Instructions:
1. Can you extract the passage of the search engine project description that begins at the words "Project Overview" and stops after the words "ranking search results.", copied word for word?
2. What key features does the search engine project description list? Give only their names.
3. Could you continue the search engine project description from its final line onward?

Given passage:

···

Search Engine Implementation - CS600 Project

Project Overview

This project implements a simplified search engine based on Section 23.6 of the textbook, designed to index and search HTML documents from a small website. The implementation uses inverted indexing as the core data structure and TF-IDF (Term Frequency-Inverse Document Frequency) for ranking search results.

Author

Ankit Dhandharia
Course: CS600
Project: Search Engine Implementation

Key Features

✅ Inverted Index: Efficient term-to-document mapping
✅ NLTK Stopwords: Comprehensive English stopword filtering
✅ TF-IDF Ranking: Relevance-based result ranking
✅ Hyperlink Extraction: Web crawler component
✅ Boundary Condition Handling: Robust error handling
✅ Interactive & Test Modes: Dual operation modes

Algorithms and Data Structures

1. Inverted Index

Description: An inverted index is the fundamental data structure used in search engines. It maps each term (word) to the set of documents that contain it.

Data Structure: defaultdict(set)

Key: Term (string)
Value: Set of document filenames containing the term

Example:

{
    "security": {"index.html", "network_security.html", "cloud_security.html"},
    "encryption": {"cryptography.html", "cloud_security.html"},
    "malware": {"malware_analysis.html", "incident_response.html"}
}

Algorithm:

For each HTML document:
- Parse HTML and extract text content
- Tokenize text into individual words
- Filter out stopwords and single characters
- For each remaining term:
  - Add the document to that term's set in the inverted index

Time Complexity: O(D × T) where D = number of documents, T = average terms per document
Space Complexity: O(V × D) where V = vocabulary size

Benefits:

O(1) lookup to find documents containing a term
Efficient for AND queries (set intersection)

···

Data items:

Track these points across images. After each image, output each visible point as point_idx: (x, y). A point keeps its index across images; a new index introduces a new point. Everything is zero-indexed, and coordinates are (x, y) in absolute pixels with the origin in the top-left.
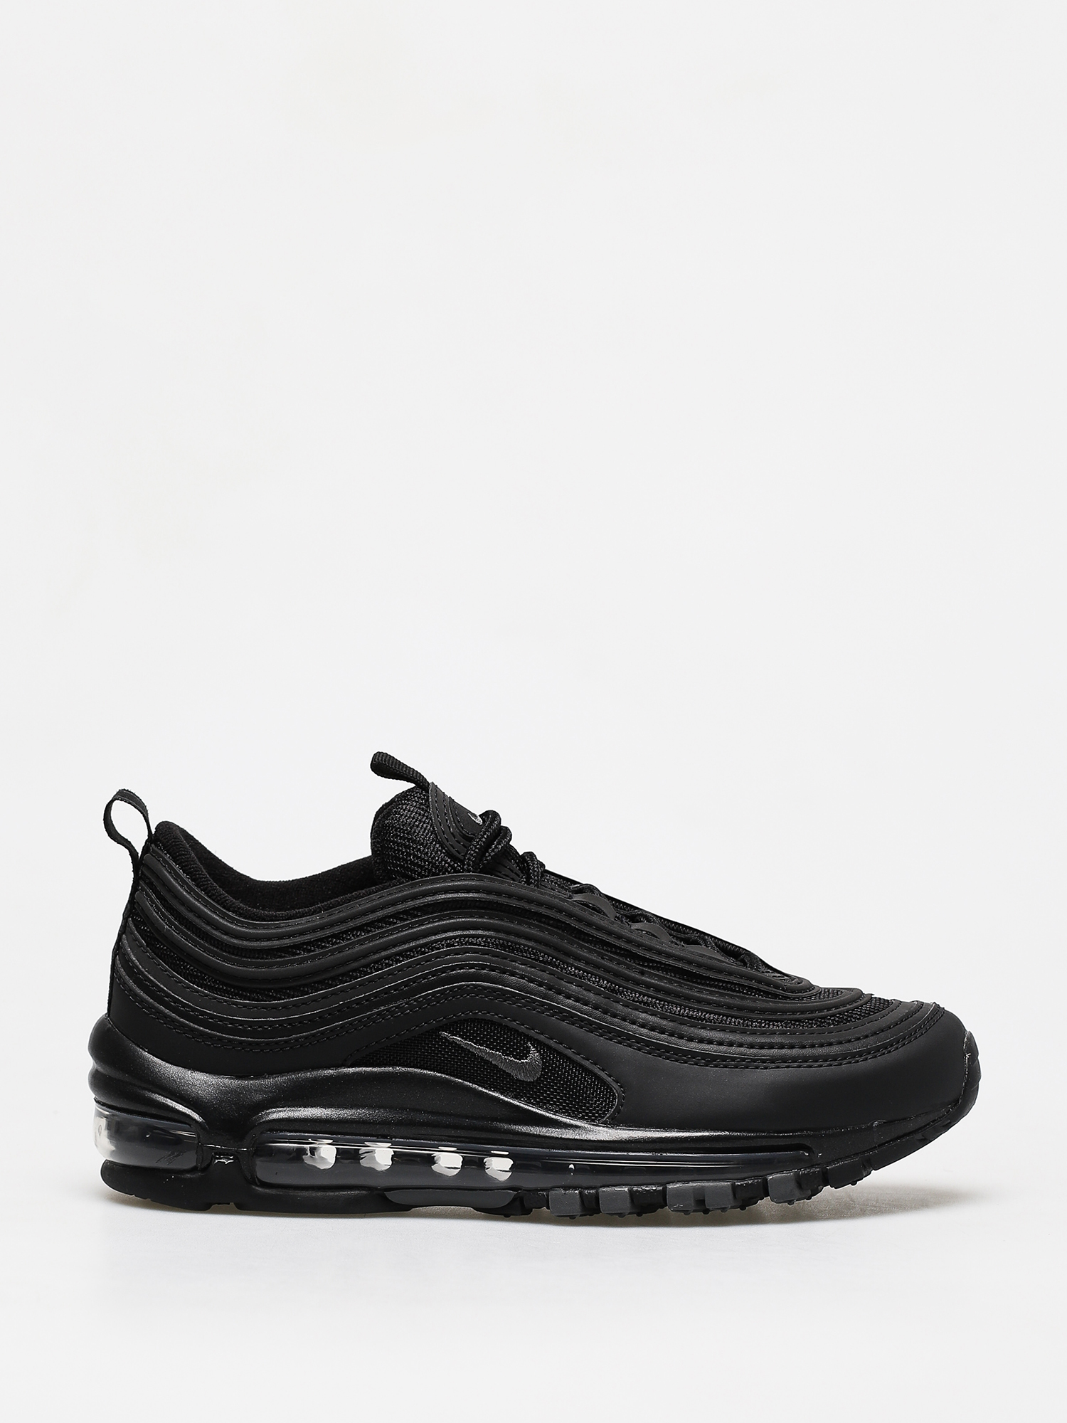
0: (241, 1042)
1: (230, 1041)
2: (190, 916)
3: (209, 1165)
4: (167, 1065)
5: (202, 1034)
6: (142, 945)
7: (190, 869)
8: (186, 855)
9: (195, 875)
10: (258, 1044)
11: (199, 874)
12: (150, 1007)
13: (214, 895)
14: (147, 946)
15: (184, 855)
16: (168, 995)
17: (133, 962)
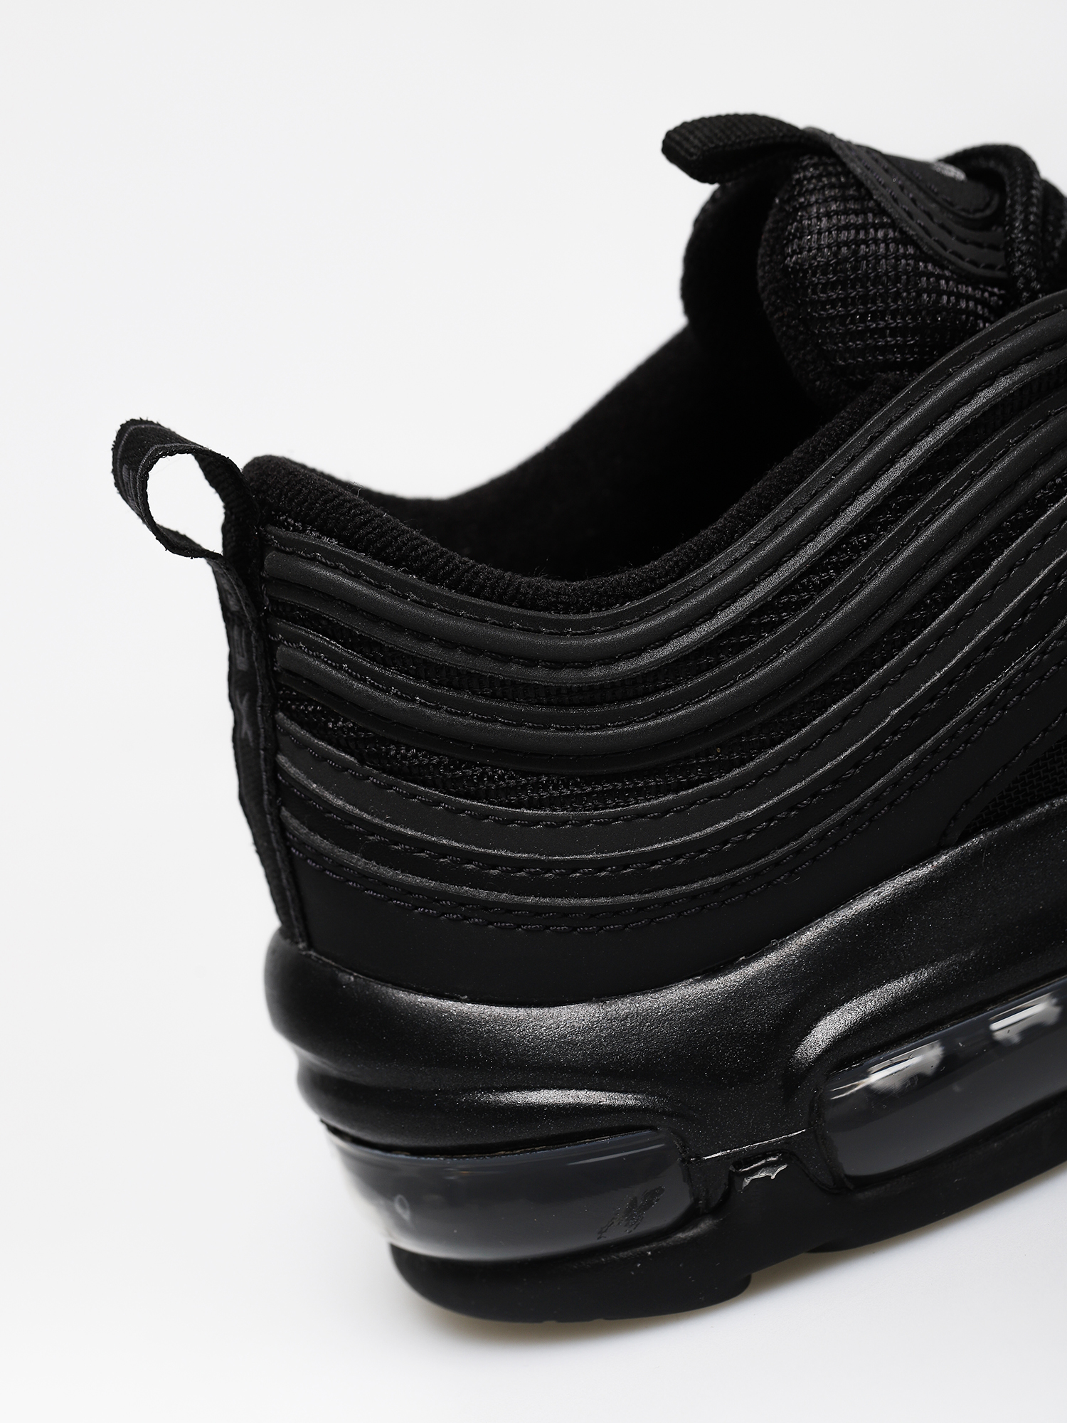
0: (693, 896)
1: (666, 902)
2: (458, 659)
3: (727, 1196)
4: (535, 1012)
5: (593, 912)
6: (346, 767)
7: (399, 549)
8: (370, 521)
9: (417, 558)
10: (733, 883)
11: (424, 554)
12: (433, 898)
13: (483, 587)
14: (362, 762)
15: (365, 524)
16: (469, 857)
17: (340, 811)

···

Outputs by task:
1.
Project Overview

This project implements a simplified search engine based on Section 23.6 of the textbook, designed to index and search HTML documents from a small website. The implementation uses inverted indexing as the core data structure and TF-IDF (Term Frequency-Inverse Document Frequency) for ranking search results.

2.
- Inverted Index
- NLTK Stopwords
- TF-IDF Ranking
- Hyperlink Extraction
- Boundary Condition Handling
- Interactive & Test Modes

3.
Scalable for large document collections

2. TF-IDF Ranking Algorithm

Description: TF-IDF measures how important a term is to a document in a collection. It combines term frequency (how often a term appears in a document) with inverse document frequency (how rare the term is across all documents).

Formula:

TF-IDF(term, document) = TF(term, document) × IDF(term)

Where:
TF(term, document) = (count of term in document) / (total terms in document)
IDF(term) = log(total documents / documents containing term)

Implementation:

def calculate_tf_idf(self, term, document):
    # Term Frequency (normalized)
    term_count = self.term_frequency[term][document]
    doc_length = self.document_lengths[document]
    tf = term_count / doc_length if doc_length > 0 else 0
    
    # Inverse Document Frequency
    total_docs = len(self.documents)
    docs_with_term = self.document_frequency[term]
    idf = math.log(total_docs / docs_with_term) if docs_with_term > 0 else 0
    
    # TF-IDF Score
    return tf * idf

Ranking Process:

Find all documents containing ALL query terms (AND semantics)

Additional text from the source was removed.